Research has shown that we lack the ability to “catch up” on sleep. Those of you who attempt to utilize the weekend to catch up on sleep are doing yourself a disservice. Extended periods of sleep on the weekend does not undo the impact of weekly sleep deprivation. 

Ways to increase sleep quality:

  • Stick to a routine (Go to bed and wake up at similar times each day)
  • Keep your sleep environment dark, cool and quiet (Use earplugs and/or shades if need be. Some people prefer white noise from a machine or fan)
  • Avoid caffeine, alcohol and other stimulants 4-6 hours before bedtime (it is a common misconception that alcohol increases sleep quality, however, it actually decreases the quality of sleep)
  • Only use your bedroom for sleep
  • Get up if you are tossing and turning
  • Avoid naps in excess of 45 minutes
  • Avoid hot showers/baths right before bedtime
  • Avoid screen time (tv/cell phone/tablet/computer) before bed
  • Eat a healthy diet and exercise regularly
  • Keep a “worry list” beside your bed to write down anything you are afraid you might forget that you need to remember for another day.
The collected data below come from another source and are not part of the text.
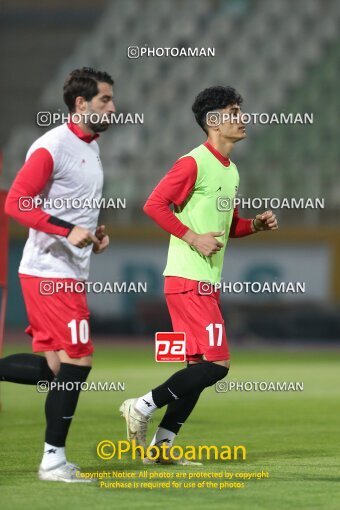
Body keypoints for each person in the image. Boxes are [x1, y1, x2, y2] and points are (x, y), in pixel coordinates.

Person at [120, 86, 278, 464]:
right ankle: (141, 405)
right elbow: (154, 204)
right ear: (213, 122)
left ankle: (160, 450)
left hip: (204, 282)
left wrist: (253, 224)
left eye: (241, 110)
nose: (242, 118)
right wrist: (191, 236)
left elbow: (227, 228)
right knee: (217, 366)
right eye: (233, 111)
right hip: (188, 281)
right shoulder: (193, 163)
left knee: (198, 369)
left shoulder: (231, 170)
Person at [0, 67, 114, 482]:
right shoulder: (53, 145)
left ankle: (54, 459)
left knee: (55, 368)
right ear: (81, 104)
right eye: (105, 100)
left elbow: (73, 211)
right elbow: (16, 203)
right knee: (79, 360)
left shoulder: (91, 145)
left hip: (67, 271)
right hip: (50, 273)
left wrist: (92, 236)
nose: (113, 107)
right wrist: (68, 231)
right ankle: (52, 460)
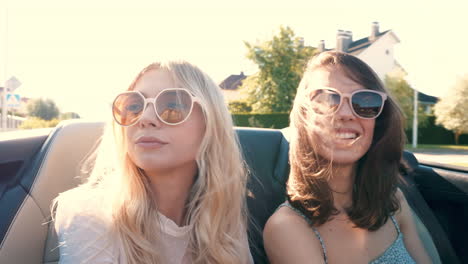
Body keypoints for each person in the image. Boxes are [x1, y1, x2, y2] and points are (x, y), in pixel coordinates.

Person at [53, 60, 253, 264]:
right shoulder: (90, 214)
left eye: (172, 106)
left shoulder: (221, 216)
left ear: (210, 124)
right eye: (134, 106)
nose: (145, 118)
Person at [263, 51, 432, 263]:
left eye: (364, 101)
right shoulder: (288, 227)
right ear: (304, 117)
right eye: (326, 99)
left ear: (377, 122)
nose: (345, 113)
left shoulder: (393, 201)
This may reduce anxiety and allow you to fall asleep.

There are no “magic pills” that will enable high quality sleep. Like alcohol, most sleep medications reduce quality of sleep and can become addictive. Supplements such as melatonin and valerian root have also shown varying degrees of effectiveness in test subjects (possible placebo effect). There is no substitution for high-quality natural sleep. Concentrate on establishing a healthy routine and create an environment conducive to sleep if you wish to see your performance improve and your risk of chronic disease drop.